SEANCE DU JOUR #4 – Dede, le carcan des traditions

Après le court métrage Dinola, Mariam Khatchvani revient au Cinemed avec une version long métrage. Une fresque poignante des sociétés traditionnelles géorgiennes.

Le Cinemed aime accompagner les jeunes cinéastes. C’est le cas de la réalisatrice de 31 ans, Mariam Khatchvani. Avec Dede, présenté en avant-première française, elle nous embarque au plus profond de la Géorgie, où les mariages forcés sont toujours monnaie courante.

Petit village de Svanétie, au nord-ouest de la Géorgie, dans les monts du Caucase. La religion et les rîtes spirituels règnent en maîtres, « tout est la volonté de Dieu ». 1992, les hommes reviennent de la guerre. Nous suivons l’histoire de la jeune Dina, promise à David par son grand-père, « C’est le meilleur parti du village ». Elle ne l’aime pas, « On ne peut pas se forcer à aimer ». Elle est amoureuse de Gegi, le frère d’armes de David. Mais dans une région où la tradition permet aux hommes d’enlever leur future épouse, « Une femme n’a pas son mot à dire ». Dina s’obstine et parvient à fuir le destin que lui impose la société patriarcale, elle devient mère (Dede). Mais ce destin n’aura de cesse de lui revenir en pleine figure, « on ne peut rien y changer c’est la tradition ». Dans des villages où même certaines femmes entretiennent l’ordre établit, c’est finalement le prêtre qui se montre le plus progressiste.

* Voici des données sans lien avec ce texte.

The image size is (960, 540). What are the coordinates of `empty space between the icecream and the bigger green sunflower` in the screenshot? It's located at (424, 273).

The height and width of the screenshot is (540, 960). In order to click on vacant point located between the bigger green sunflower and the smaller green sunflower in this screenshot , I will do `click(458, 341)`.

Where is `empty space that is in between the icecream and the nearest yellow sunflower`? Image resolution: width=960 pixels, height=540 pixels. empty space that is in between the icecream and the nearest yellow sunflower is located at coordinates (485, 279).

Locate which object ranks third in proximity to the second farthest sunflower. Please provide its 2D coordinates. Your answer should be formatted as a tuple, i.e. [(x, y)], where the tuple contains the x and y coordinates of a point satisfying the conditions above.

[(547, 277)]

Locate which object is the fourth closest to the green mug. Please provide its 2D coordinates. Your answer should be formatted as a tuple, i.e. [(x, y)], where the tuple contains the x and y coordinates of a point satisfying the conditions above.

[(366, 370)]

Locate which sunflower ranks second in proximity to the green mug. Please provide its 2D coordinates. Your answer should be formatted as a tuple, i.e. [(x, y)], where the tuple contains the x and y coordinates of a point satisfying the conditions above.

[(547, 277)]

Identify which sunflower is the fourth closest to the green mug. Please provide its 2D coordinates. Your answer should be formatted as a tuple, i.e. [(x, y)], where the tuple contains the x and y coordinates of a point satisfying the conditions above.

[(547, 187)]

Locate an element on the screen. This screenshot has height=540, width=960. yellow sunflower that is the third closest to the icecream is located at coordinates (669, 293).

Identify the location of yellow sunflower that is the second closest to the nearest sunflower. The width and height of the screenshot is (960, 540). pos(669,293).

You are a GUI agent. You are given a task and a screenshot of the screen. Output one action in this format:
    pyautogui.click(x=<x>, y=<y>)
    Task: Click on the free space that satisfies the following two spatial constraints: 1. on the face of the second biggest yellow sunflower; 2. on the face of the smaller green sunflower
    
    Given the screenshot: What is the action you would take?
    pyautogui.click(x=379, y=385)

Primée au Cinemed en 2013 pour Dinola, point de départ du scénario de Dede, Mariam Khatchvani signe là un premier long métrage puissant et instructif. Présenté en compétition officielle pour l’Antigone d’Or, le film dépeint avec justesse et dans une certaine lenteur, le poids des traditions ancestrales qui pèsent sur les femmes et qui régissent la société géorgienne. Des femmes souvent sacrifiées au nom de la paix sociale, « il faut que tu restes sinon le sang coulera entre nos familles », et des hommes qui « ont soif de sang ».

Dede, c’est l’histoire de la grand-mère de la réalisatrice. C’est aussi l’histoire, toujours actuelle, de sa région natale, que Mariam Khatchvani décrit comme « un coin de paradis, malgré les conditions difficiles ». La cinéaste a d’ailleurs tourné avec les vrais villageois sur place, « Dina représente le peuple ». Des villages isolés du monde, où il neige la majeure partie de l’année. Des populations repliées sur leurs croyances et leurs rîtes, qui permettent d’entrer en contact avec les ancêtres et soigner les malades. Mariam Khatchvani est elle-même très attachée à ces rituels, « j’y crois vraiment », confie-t-elle. Elle a d’ailleurs débuté son tournage durant la semaine des esprits, afin que celui-ci se déroule sans accrocs.